- **Texto para leitura**:
Os meus inimigos me vigiaram: estavam mais vigilantes do que eu; anteciparam-se a mim nas vigílias. Onde não colocam ciladas? Acaso todos os meus inimigos se anteciparam às vigílias? Quem são pois estes inimigos, a não ser os mencionados pelo Apóstolo:

Pois nosso combate não é contra o sangue nem contra a carne; mas contra os principados, contra as potestades, contra os dominadores deste mundo de trevas, contra os espíritos do mal, que povoam as regiões celestiais”? (Ef 6,12).

Por conseguinte, temos inimizade com o diabo e seus anjos. O salmista os denomina dominadores do mundo, porque eles governam os que amam o mundo; pois eles não dominam o mundo como se governassem o céu e a terra; mas chama de mundo os pecadores.

O mundo não o conheceu(Jo 1,10).

Eles governam este mundo que não conhece a Cristo. Contra esses temos inimizade perpétua. Finalmente, cuidas de terminar com quaisquer inimizades que tenhas contra um homem, seja por meio da satisfação que ele dê, se te lesou; seja por satisfação de tua parte se tu lesaste; seja de ambos se vos lesastes mutuamente. Esforças-te por satisfazer e entrar em acordo. Com o diabo e seus anjos nenhuma concórdia é possível. Eles nos invejam por causa do reino dos céus. Absolutamente não podem amansar em relação a nós, porque “todos os meus inimigos se anteciparam às vigílias”.

Eles foram mais vigilantes em me enganar do que eu em guardar-me. “Todos os meus inimigos se anteciparam às vigílias. Como não se anteciparam às vigílias os que antepuseram em toda parte tropeços e ciladas? O tédio invade o coração. É de temer que a tristeza o absorva, ou que a alegria, com a loquacidade o faça desfalecer:

Todos os meus inimigos se anteciparam às vigílias”.

Por fim, na própria loquacidade, enquanto falas e com toda segurança, quanta coisa encontram muitas vezes os inimigos a apreender e censurar, a incriminar e caluniar: Ele disse isso, pensa aquilo, falou assim? Que fará o homem a não ser o seguinte:

Perturbei-me e faltou-me a palavra?” Perturbei-me, portanto, e para não acontecer que os inimigos, antecipando-se às vigílias, procurassem e encontrassem motivo de calúnias, calei-me. Nunca cessaria de falar dentro de si mesmo aquele que atravessa; e se, talvez, desistiu da loquacidade, porque se insinuava nele o desejo de agradar aos homens por esta mesma loquacidade, contudo, não deixou, não cessou de se esforçar por ultrapassar também esse desejo. E como se exprime?

- **Dados do conjunto**:
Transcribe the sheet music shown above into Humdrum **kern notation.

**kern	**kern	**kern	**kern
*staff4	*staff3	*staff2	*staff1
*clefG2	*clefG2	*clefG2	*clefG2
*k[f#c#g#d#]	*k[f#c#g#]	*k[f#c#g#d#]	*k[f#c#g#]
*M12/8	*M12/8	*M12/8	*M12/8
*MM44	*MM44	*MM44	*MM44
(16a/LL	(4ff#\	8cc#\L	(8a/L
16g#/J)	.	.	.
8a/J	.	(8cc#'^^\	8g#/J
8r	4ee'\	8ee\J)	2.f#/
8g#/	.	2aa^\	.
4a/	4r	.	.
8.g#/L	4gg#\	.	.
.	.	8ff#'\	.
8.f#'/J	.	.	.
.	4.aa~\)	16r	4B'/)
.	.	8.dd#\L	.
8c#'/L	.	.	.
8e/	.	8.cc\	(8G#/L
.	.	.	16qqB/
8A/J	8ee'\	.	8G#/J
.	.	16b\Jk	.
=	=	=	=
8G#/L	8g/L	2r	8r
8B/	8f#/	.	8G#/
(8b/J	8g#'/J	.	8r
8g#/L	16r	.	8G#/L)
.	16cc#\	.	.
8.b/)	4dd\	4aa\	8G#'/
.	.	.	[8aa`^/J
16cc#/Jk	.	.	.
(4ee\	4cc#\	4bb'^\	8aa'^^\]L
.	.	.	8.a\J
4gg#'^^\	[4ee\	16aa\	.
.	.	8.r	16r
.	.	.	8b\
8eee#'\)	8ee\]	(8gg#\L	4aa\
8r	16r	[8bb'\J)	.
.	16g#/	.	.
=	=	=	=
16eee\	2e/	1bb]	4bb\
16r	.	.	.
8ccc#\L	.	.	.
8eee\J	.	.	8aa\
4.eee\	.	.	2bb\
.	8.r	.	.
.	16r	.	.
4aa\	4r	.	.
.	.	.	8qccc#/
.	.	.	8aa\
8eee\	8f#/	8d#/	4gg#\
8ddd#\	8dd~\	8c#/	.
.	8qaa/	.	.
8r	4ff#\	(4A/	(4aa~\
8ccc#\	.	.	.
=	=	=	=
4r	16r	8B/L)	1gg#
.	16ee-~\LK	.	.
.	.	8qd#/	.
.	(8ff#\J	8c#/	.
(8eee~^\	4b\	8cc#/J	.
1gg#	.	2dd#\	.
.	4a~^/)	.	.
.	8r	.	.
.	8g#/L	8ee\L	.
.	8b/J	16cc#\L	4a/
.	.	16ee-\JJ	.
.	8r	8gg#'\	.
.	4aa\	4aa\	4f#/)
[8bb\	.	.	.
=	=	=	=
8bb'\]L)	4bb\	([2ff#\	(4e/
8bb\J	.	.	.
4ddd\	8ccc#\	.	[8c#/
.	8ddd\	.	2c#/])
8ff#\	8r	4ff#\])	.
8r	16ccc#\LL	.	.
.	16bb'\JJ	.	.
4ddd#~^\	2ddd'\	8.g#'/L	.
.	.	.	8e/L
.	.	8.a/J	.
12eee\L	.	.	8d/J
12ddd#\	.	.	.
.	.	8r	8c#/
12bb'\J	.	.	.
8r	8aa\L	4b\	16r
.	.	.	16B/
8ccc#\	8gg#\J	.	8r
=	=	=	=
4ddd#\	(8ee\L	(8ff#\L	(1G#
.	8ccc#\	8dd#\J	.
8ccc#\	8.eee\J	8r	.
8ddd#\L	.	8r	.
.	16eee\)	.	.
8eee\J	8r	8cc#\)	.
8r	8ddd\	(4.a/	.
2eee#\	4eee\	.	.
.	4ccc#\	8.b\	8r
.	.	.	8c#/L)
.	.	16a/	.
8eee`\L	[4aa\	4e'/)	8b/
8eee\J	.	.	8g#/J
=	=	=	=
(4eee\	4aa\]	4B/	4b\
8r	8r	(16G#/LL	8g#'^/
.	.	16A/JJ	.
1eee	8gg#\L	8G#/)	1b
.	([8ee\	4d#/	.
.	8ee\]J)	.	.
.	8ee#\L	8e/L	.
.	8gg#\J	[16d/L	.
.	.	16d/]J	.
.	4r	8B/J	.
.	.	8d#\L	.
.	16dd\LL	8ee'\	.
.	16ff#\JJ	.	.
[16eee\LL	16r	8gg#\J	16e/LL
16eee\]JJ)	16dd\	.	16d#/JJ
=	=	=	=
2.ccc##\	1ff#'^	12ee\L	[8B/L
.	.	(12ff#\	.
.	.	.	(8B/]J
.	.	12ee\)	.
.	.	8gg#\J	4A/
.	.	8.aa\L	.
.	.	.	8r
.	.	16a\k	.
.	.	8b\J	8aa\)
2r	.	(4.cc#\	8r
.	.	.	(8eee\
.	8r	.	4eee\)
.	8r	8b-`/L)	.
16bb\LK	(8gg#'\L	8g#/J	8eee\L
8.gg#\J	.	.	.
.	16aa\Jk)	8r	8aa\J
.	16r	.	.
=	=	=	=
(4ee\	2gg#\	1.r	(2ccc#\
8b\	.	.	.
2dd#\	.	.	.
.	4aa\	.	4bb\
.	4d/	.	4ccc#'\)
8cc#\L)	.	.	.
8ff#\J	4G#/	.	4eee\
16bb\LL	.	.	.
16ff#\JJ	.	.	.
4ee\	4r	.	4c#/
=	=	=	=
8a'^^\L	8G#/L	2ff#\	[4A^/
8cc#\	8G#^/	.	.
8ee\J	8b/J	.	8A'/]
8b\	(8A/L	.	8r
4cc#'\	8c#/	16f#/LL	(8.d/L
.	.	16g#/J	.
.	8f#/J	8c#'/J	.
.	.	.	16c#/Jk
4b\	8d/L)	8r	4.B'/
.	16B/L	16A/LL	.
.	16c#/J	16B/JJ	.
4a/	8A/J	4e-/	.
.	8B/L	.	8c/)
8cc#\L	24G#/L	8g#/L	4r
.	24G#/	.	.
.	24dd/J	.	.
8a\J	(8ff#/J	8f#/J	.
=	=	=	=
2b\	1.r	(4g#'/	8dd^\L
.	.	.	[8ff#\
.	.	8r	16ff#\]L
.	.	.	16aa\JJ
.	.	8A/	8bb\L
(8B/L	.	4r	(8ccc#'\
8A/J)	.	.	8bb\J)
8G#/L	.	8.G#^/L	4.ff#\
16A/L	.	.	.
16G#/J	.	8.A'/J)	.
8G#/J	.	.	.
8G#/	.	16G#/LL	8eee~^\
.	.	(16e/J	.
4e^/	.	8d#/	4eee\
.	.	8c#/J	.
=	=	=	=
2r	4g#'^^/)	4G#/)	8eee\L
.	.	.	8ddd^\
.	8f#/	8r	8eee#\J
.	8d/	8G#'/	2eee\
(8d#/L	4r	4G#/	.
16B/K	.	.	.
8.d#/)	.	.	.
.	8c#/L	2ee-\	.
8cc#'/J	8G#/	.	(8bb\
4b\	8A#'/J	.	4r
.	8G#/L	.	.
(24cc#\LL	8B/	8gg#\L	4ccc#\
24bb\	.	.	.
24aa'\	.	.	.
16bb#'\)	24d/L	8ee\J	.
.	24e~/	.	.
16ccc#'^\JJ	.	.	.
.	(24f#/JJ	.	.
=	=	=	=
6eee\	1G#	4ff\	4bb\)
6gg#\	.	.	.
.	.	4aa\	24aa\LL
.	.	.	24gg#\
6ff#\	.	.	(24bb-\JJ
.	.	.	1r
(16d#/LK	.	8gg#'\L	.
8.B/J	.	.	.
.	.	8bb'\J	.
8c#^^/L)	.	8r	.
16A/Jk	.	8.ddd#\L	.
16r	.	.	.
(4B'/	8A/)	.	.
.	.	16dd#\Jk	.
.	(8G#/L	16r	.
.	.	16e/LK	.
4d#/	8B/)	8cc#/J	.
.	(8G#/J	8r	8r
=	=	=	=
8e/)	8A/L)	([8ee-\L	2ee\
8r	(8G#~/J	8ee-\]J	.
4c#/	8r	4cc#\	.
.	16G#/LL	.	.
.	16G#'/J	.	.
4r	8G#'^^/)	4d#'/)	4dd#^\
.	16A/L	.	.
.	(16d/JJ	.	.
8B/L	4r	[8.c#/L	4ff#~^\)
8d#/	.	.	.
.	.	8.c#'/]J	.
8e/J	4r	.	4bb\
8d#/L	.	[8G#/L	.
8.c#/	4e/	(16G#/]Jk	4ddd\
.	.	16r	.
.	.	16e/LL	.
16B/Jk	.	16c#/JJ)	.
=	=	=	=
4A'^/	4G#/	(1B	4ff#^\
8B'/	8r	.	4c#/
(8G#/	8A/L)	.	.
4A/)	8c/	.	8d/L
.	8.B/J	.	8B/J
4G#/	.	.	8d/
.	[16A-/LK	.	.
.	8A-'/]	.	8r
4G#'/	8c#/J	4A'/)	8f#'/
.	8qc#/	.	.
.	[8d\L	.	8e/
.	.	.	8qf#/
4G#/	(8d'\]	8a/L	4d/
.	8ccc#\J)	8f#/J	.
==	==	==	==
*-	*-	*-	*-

- **Faça o seguinte**: Transcreva, do texto sobre os inimigos que se anteciparam às vigílias, o trecho que começa com as palavras "Pois nosso combate" e termina em "mundo os pecadores.".

- **Resposta completa**:
Pois nosso combate não é contra o sangue nem contra a carne; mas contra os principados, contra as potestades, contra os dominadores deste mundo de trevas, contra os espíritos do mal, que povoam as regiões celestiais”? (Ef 6,12).

Por conseguinte, temos inimizade com o diabo e seus anjos. O salmista os denomina dominadores do mundo, porque eles governam os que amam o mundo; pois eles não dominam o mundo como se governassem o céu e a terra; mas chama de mundo os pecadores.